● Fragmento:
++++++
No podemos rescatar a alguien si antes no somos rescatados (por el único Redentor). |
martes, 13 de septiembre de 2011
ALFRED HITCHCOCK - VERTIGO
Alfred Hitchcock: Vértigo
Alfred Hitchcock es el más famoso y el más desconocido de los directores de cine. Que tal paradoja no es infrecuente nos lo recuerda el ilustre caso de Charles Foster Kane y su añorado trineo. Sin embargo, “el lado oculto del genio” no se encuentra husmeando en macabras confidencias de alucinados biógrafos, ni en reveladoras, enigmáticas y postreras palabras. Alfred Hitchcock, como todo gran artista, se reveló de forma indirecta en su obra; una obra que no tuvo por fin revelar a Alfred Hitchcock. Su fin fue revelarnos a nosotros mismos, en tanto que espectadores en el cine y en la vida.
++++++
● Datos de entrada:
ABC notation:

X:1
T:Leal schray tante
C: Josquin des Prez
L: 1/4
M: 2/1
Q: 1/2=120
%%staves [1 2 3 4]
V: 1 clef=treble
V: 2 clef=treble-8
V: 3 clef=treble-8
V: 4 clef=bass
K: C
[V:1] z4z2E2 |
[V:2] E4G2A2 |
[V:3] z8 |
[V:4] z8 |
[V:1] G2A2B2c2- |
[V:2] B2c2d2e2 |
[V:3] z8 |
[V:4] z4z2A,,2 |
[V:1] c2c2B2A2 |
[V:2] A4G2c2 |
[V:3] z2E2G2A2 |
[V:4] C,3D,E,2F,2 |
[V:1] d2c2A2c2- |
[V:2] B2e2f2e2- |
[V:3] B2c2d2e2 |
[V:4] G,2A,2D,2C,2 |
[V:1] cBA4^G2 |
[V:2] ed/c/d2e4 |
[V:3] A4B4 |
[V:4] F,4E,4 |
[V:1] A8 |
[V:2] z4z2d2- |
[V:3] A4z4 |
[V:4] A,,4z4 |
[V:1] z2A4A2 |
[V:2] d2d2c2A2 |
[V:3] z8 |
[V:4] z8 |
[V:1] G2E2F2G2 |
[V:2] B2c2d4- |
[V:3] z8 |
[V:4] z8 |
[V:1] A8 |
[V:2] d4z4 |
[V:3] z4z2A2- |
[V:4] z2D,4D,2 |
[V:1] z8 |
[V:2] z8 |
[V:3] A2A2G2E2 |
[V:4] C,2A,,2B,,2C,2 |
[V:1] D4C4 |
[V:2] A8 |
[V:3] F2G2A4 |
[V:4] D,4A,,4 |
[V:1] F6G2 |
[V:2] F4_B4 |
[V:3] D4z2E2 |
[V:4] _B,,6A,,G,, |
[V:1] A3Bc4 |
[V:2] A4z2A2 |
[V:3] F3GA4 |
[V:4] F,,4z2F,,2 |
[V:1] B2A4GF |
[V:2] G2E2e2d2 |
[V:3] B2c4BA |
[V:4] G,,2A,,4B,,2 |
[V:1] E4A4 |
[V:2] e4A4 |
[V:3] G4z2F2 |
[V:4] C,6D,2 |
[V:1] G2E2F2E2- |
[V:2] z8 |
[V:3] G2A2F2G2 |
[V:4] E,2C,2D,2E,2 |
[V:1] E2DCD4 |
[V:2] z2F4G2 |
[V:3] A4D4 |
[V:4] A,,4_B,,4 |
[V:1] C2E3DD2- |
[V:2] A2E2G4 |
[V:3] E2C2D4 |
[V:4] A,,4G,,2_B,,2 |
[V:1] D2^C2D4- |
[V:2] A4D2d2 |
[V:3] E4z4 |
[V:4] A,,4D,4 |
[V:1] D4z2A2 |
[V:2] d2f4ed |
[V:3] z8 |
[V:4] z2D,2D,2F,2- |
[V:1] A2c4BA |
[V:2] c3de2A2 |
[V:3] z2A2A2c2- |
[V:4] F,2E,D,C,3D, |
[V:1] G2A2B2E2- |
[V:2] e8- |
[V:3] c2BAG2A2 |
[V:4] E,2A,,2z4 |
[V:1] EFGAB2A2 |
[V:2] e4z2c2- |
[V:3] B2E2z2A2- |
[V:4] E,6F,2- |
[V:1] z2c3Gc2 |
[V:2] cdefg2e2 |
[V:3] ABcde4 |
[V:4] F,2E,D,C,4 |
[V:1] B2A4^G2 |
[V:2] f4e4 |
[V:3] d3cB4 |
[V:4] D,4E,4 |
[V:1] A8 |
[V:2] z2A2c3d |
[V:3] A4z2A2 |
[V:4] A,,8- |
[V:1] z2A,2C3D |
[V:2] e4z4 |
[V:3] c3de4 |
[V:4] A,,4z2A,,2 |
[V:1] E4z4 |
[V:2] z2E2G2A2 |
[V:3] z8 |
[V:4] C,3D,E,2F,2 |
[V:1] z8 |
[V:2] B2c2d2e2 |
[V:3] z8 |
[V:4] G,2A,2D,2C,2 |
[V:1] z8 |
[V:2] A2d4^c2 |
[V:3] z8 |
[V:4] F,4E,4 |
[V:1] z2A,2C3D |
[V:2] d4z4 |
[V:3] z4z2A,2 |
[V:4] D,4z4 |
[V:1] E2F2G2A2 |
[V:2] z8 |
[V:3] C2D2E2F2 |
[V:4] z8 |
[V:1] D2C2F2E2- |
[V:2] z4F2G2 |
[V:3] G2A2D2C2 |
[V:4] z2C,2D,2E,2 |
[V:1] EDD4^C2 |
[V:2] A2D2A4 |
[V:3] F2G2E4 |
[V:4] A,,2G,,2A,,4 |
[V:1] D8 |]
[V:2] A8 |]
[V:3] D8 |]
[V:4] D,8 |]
++++++
● Lista de tareas:
1. Indique si cada afirmación concuerda con el fragmento sobre Hitchcock. Responda sí o no y cite textualmente las palabras que lo deciden: (a) Hitchcock es el más famoso de los directores de cine; (b) el lado oculto del genio se halla en las confidencias de sus biógrafos; (c) la obra de Hitchcock tuvo por fin revelar a Hitchcock.
2. Devuelva cada línea de las entradas que contenga la cadena "clef", teniendo en cuenta la distinción entre mayúsculas y minúsculas.
Las entradas no guardan relación alguna con el fragmento sobre Hitchcock.

● Soluciones:
1.
(a) Sí: «Alfred Hitchcock es el más famoso y el más desconocido de los directores de cine».
(b) No: «“el lado oculto del genio” no se encuentra husmeando en macabras confidencias de alucinados biógrafos».
(c) No: «una obra que no tuvo por fin revelar a Alfred Hitchcock».

2.
V: 1 clef=treble
V: 2 clef=treble-8
V: 3 clef=treble-8
V: 4 clef=bass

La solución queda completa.